Blog — Apr. 18, 2026

Enhancing Retail Investment Insights for a Regional Securities Firm

THE CLIENT
Regional Securities Firm, Investment Banking

THE USER
Product Owners & Managers

Engagement with a regional securities firm’s AI team began following the 2025 Retail Seminar hosted by the S&P Global Market Intelligence Data & Research sales team. Since then, the firm has shown a strong interest in enhancing its retail investment service through AI-driven insights. Several follow-up meetings were conducted to introduce relevant S&P Global Market Intelligence datasets and explore potential integration opportunities aligned with their roadmap.

Unlike traditional securities firms in Korea, the regional securities firm operates a dedicated team focused on researching and developing proprietary, data-driven investment insights for retail users. In the US equity market, where investment in mega-cap technology stocks is already highly saturated, the firm was seeking to help users identify next-generation investment opportunities by systematically discovering related companies through company networks and relationship data.

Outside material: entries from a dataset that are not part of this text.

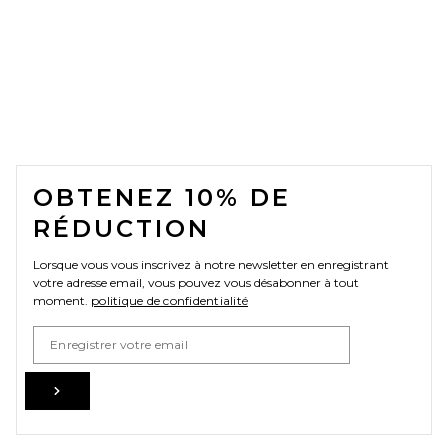
FOOTER
OBTENEZ 10% DE
RÉDUCTION
Lorsque vous vous inscrivez à notre newsletter en enregistrant
votre adresse email, vous pouvez vous désabonner à tout
moment.
politique de confidentialité
Email Address
Sign Up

To support this objective, multiple datasets were introduced, including Business Relationships, Business Relationships Analytics, Company Relationships, Company Intelligence, Visible Alpha, and Key Developments. Following several months of detailed data sample reviews and trial evaluations, the firm confirmed its decision to proceed with the subscription

Value Proposition and Use Cases

The partnership aims to enable the firm's investment service to surface S&P Global Market Intelligence’s company relationship context and generate AI-supported rationales by combining multiple datasets, enhancing the quality, depth, and explainability of retail investment insights. 

Contextual Display: Display permitted company relationship and reference data within the client’s investment platform to provide users with relevant context on company connections.
AI-Supported Derived Insights: Use S&P Global Market Intelligence datasets as inputs to generate derived analytical outputs, including summaries, explanatory rationales, and AI Signal content, to help users understand stock movements and identify related companies based on real-world business relationships.

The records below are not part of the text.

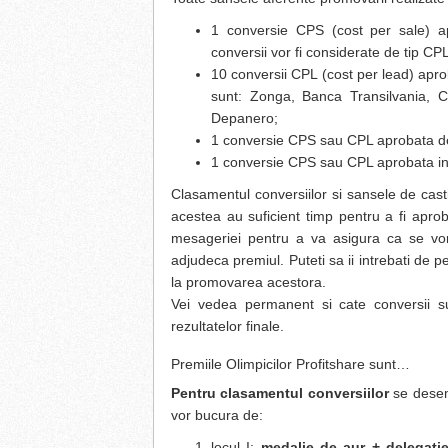
1 conversie CPS (cost per sale) a
conversii vor fi considerate de tip CPL
10 conversii CPL (cost per lead) apro
sunt: Zonga, Banca Transilvania, C
Depanero;
1 conversie CPS sau CPL aprobata de 
1 conversie CPS sau CPL aprobata in f
Clasamentul conversiilor si sansele de cast
acestea au suficient timp pentru a fi apro
mesageriei pentru a va asigura ca se vor 
adjudeca premiul. Puteti sa ii intrebati de p
la promovarea acestora.
Vei vedea permanent si cate conversii su
rezultatelor finale.
Premiile Olimpicilor Profitshare sunt…
Pentru clasamentul conversiilor
se desemn
vor bucura de:
locul I:
medalie de aur + delegati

Cost of the Problem and Performance Value

For the regional securities firm, which aims to differentiate itself through innovative, data-driven content, the existing method for identifying related stocks relied primarily on news-based associations. This presented clear limitations in terms of depth, reliability, and scalability.

By subscribing to and integrating our company network and qualitative datasets, the regional securities firm can:

Improve the interpretability and credibility of AI-generated investment signals by grounding network-based explanations in real-world corporate relationships.
Increase user engagement by enabling users to discover related stocks based on structured business and corporate relationship data.
Enhance thematic discovery features, particularly by leveraging Topic Tags to allow users to identify stocks aligned with their specific areas of interest.

Competitive Dynamics

The regional securities firm currently uses a competitor for fundamental datasets. Their use case required not only global market coverage but also high-quality coverage of Korean companies, making data coverage quality and depth a key decision factor.

While similar relationship information could be accessed through a financial data and analytics platform, licensing and redistribution restrictions posed significant limitations for productization within a retail platform. Additionally, S&P Global Market Intelligence’s datasets were evaluated as superior for content structure, ease of use, and suitability for integration into retail investment services.

Other Factors

Due to the inherent complexity of company relationship datasets, the review process presented several challenges, including interpreting data structures and validating certain relationship linkages. However, proactive, hands-on support from the Solutions Architect team played a critical role in addressing technical questions and ensuring a successful implementation.

Replicating Success

This engagement represents a strong reference case for other securities firms seeking to develop differentiated, AI-driven retail investment content. It positions Company Network data not as raw data delivery, but as an explanatory layer that enables platforms to answer “why” and “how companies are connected,” thereby enhancing the interpretability and value of AI-generated insights.

Additionally, the regional securities firm is expected to continue expanding its AI-driven content capabilities, creating future opportunities to introduce additional datasets, including Alpha Signals' specialty models, for retail-oriented use cases.
 


This article was published by S&P Global Market Intelligence and not by S&P Global Ratings, which is a separately managed division of S&P Global.